◆ Assignment: Exactly as they appear below, repeat the lines from the one with "project, written for ceylon.build" through the one with "- Modification in", and no others.

(Saved data entries)
====================

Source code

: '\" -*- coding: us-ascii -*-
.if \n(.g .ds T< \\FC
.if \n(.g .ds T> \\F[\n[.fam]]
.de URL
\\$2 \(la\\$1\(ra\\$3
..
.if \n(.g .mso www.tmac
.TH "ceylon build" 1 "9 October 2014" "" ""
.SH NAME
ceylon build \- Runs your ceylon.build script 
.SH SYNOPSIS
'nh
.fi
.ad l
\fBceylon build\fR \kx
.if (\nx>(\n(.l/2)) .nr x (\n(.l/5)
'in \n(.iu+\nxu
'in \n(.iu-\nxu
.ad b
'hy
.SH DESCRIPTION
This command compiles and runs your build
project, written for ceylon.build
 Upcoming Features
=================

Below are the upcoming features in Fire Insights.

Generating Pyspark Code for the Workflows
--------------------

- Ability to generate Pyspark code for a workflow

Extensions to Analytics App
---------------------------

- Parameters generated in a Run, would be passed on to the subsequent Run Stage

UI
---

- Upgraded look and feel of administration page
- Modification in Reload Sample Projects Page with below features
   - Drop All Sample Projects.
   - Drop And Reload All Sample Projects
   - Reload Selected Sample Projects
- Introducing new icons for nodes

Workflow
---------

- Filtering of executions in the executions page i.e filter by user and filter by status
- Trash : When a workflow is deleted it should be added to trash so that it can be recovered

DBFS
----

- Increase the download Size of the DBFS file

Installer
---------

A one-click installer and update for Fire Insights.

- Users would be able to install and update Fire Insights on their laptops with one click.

====================

◆ Your solution:
project, written for ceylon.build
 Upcoming Features
=================

Below are the upcoming features in Fire Insights.

Generating Pyspark Code for the Workflows
--------------------

- Ability to generate Pyspark code for a workflow

Extensions to Analytics App
---------------------------

- Parameters generated in a Run, would be passed on to the subsequent Run Stage

UI
---

- Upgraded look and feel of administration page
- Modification in Reload Sample Projects Page with below features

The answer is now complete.